The Friction of Everyday Life
Survey 3 – The Opportunities
It was January 2010, almost time for the Chinese New Year. I was on my last field trip to China. Walking the streets of Shanghai, I started seeing long lines outside the train ticket offices across the city. It was before a time when almost everyone had a smartphone. People had to physically go to the offices to buy tickets
The lines reminded me of a photograph I had taken in November 2009 of a group of young people standing on the sidewalk outside the long-distance bus station. They stood tightly together. None of them looked very excited but rather anxious. This was before everyone had a cellphone, much less a smartphone. To the far left of the group, a few people gathered around a girl who was speaking on a cell phone. At the other end, a fashionably dressed man stood at a distance from the group and was speaking on the phone as well. This was evidence that the group had just arrived in Shanghai from the countryside and was waiting to be picked up to go to work. The man on the phone must have been a recruiter. It took me years to understand this photograph. Now I wonder where they would be working and whether they would take the train to go home for the Chinese New Year just three months later.

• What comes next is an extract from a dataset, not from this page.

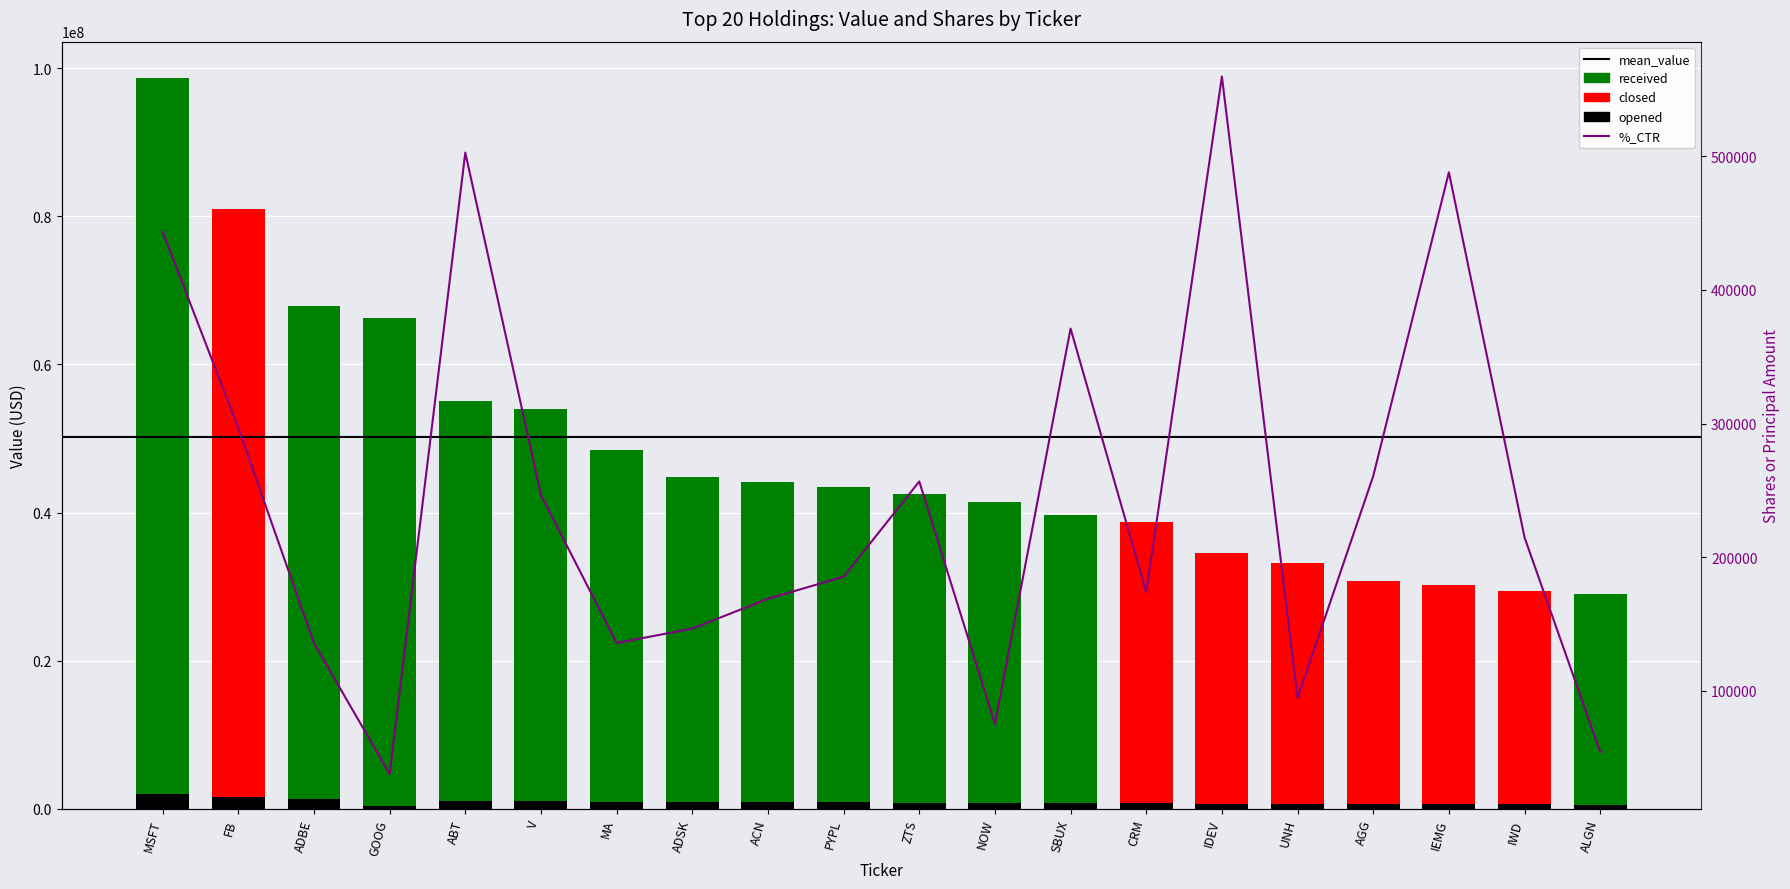

What position from the right is ABT?

16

Despite Shanghai’s established status as China’s largest metropolis for around two centuries, the city has been experiencing an unprecedented overhaul since the 1990s. The new Shanghai is literally being built by migrant workers. Yet, a migrant family is packed into a single room at the seafood market where they worked. Millions of square meters of new apartments have been constructed, but many natives of Shanghai were stuck in virtually uninhabitable housing at the center of the city.

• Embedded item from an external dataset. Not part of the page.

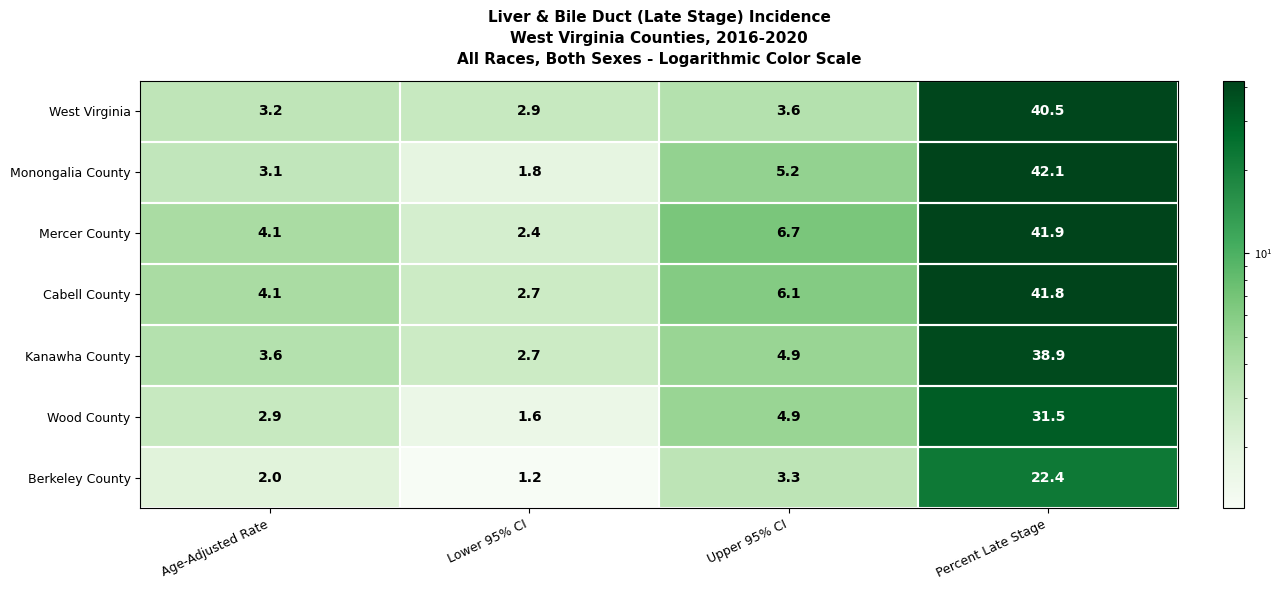

What is the approximate value of West Virginia at Age-Adjusted Rate?

3.2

In March 2009, I visited Ms. Zhou at her apartment in an urban village in Shenzhen. She shared the apartment with another girl. Ms. Zhou was from a village in Hunan province. She went back home at least twice a year – to help with the planting of the crops and for Chinese New Year. By 2009 she had been in Shenzhen for almost a decade, but she knew her status was temporary.
An official in Yumin Village, another urban village in Shenzhen, told me stories of how villagers become prosperous by utilizing the allocated land to develop real estate. He was proudly standing in front of the flag of the Communist Party of China.
Taking these photographs allowed me to look beyond a specific site and explore its context, which was essential to understanding the mechanisms of how and why the issues I was interested in emerged. They are a cross-section looking into many aspects of the cities.
I want the viewer to consider these images as an invitation for dialogues and leave room for the coexistence of overlap and disagreement.